Jean-Pierre Letartre prendra sa retraite fin juin 2019. Vous serez alors Président d’EY en France et Alain Perroux deviendra Managing Partner de la région WEM. Pourquoi cette « succession bipartite » ?
Les différentes entités du réseau EY en France ont rejoint depuis le 1er juillet 2017 cette grande région WEM (Western Europe & Maghreb) qui regroupe les Pays-Bas, la Belgique, le Luxembourg, les pays du Maghreb mais aussi dorénavant les pays d’Afrique francophone. Au total, avec la France, c’est un ensemble qui pèse plus de 1,6 milliard d’euros de chiffre d’affaires, auquel s’ajoute plus de 800 millions d’euros de CA exporté au sein du réseau mondial d’EY.

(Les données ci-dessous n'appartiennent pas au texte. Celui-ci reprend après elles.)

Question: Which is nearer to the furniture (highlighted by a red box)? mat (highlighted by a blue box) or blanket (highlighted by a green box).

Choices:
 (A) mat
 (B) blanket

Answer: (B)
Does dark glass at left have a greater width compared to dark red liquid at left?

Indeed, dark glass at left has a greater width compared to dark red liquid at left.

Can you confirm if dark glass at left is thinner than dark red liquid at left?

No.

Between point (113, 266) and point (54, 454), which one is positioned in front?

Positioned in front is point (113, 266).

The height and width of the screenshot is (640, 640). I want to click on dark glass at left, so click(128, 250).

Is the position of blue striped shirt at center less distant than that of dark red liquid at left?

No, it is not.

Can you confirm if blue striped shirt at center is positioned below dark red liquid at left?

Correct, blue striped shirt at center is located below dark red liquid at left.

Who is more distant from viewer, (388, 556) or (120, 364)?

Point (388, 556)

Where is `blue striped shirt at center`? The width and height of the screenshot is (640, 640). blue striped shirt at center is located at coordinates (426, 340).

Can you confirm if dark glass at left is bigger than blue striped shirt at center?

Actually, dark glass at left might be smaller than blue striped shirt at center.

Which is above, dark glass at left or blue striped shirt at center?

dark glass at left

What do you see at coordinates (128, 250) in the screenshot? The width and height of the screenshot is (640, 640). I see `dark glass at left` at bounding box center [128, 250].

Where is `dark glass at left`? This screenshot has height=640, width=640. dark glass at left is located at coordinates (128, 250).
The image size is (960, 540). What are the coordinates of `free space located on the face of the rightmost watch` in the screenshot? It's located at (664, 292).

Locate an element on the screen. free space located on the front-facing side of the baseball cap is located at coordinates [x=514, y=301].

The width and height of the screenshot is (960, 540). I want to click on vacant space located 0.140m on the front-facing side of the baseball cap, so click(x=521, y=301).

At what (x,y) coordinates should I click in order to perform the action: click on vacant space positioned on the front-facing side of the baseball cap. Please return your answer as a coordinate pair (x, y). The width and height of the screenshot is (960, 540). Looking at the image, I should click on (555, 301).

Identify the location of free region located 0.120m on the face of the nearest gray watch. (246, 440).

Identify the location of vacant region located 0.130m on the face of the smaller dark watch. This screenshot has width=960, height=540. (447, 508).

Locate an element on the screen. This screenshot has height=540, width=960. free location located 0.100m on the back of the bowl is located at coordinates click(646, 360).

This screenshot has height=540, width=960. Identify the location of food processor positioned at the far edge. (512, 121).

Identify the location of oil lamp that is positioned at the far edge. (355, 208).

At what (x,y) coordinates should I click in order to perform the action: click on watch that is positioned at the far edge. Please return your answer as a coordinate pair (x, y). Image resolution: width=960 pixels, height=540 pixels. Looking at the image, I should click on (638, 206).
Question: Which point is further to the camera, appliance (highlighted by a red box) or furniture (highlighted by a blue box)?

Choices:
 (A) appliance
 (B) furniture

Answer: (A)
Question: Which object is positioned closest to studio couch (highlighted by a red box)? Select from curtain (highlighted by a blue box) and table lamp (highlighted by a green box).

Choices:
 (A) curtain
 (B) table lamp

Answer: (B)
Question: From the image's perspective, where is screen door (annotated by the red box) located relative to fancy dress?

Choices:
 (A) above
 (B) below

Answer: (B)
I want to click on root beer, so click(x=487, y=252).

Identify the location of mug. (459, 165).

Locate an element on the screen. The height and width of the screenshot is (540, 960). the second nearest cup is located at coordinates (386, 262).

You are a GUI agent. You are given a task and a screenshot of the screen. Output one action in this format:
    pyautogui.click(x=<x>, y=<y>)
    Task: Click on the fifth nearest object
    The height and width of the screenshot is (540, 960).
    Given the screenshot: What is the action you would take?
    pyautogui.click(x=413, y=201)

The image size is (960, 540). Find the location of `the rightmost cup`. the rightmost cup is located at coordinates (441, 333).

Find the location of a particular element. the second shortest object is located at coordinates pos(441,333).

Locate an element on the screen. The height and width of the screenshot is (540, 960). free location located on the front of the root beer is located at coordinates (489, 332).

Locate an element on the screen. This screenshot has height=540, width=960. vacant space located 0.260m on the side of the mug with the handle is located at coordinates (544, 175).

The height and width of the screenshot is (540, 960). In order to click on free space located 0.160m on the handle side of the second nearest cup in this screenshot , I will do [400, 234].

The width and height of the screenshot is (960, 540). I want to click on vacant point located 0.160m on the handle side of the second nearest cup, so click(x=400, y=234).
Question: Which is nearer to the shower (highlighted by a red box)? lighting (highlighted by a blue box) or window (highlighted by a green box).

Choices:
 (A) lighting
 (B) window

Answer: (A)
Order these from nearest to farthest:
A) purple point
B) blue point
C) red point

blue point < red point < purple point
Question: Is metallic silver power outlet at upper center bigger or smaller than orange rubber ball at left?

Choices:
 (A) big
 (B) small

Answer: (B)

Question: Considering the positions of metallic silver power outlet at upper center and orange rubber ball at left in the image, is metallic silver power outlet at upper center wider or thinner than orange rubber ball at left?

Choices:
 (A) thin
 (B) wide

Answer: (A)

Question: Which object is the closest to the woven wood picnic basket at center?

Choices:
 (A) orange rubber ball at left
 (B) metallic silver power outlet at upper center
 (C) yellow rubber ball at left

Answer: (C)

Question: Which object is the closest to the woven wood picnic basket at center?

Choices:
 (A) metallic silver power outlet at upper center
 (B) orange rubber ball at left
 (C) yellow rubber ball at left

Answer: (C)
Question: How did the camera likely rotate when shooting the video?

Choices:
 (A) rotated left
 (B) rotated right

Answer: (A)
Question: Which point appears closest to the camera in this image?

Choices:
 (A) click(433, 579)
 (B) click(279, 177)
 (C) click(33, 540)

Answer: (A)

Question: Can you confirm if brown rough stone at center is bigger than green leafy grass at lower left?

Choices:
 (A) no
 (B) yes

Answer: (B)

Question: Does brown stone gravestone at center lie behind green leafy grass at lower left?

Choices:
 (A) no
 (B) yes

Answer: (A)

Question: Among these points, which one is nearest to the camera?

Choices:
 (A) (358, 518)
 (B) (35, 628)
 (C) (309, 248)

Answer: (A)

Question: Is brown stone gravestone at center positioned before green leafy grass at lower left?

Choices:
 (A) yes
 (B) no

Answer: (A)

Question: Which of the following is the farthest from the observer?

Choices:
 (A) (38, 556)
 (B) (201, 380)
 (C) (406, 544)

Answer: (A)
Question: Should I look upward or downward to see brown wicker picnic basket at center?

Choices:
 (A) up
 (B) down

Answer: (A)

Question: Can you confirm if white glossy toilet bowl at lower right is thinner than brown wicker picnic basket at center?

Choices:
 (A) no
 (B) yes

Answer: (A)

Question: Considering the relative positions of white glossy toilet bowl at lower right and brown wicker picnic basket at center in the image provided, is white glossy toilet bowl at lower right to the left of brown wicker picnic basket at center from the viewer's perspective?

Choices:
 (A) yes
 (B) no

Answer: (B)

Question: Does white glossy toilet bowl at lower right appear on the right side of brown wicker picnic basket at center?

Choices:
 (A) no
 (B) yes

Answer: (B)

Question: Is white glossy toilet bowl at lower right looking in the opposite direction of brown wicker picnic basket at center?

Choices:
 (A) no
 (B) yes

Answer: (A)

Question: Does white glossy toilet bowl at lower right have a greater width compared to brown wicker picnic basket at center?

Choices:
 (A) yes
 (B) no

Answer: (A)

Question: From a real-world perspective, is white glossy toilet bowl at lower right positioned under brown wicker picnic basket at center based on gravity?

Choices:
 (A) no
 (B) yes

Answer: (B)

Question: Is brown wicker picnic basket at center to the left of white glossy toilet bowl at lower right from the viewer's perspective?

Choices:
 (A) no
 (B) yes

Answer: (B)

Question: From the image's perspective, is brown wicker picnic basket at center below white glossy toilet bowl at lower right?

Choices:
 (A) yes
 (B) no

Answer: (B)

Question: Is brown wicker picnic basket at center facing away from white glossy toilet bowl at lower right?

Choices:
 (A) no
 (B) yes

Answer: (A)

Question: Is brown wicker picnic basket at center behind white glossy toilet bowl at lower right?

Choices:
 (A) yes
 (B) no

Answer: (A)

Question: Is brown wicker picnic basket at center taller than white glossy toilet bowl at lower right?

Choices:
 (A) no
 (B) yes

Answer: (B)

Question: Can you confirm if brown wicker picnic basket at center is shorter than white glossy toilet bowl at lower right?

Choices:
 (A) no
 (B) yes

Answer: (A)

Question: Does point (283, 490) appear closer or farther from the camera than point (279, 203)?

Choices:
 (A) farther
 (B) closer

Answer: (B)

Avec près de 600 associés et plus de 12 000 collaborateurs, c’est un ensemble absolument considérable et les enjeux d’intégration de ces différents pays, les synergies qui peuvent en être tirées, comme également sa représentation au sein du réseau EMEIA et mondial d’EY, justifient qu’une seule personne ne peut plus cumuler les deux rôles. Deux acteurs d’une même équipe sur les fonctions régionale et nationale sont aujourd’hui un bien meilleur gage de réussite, face aux difficiles questions de transformation auxquelles nous allons devoir répondre demain.
Quel est votre sentiment sur votre nomination à la Présidence d’EY en France ?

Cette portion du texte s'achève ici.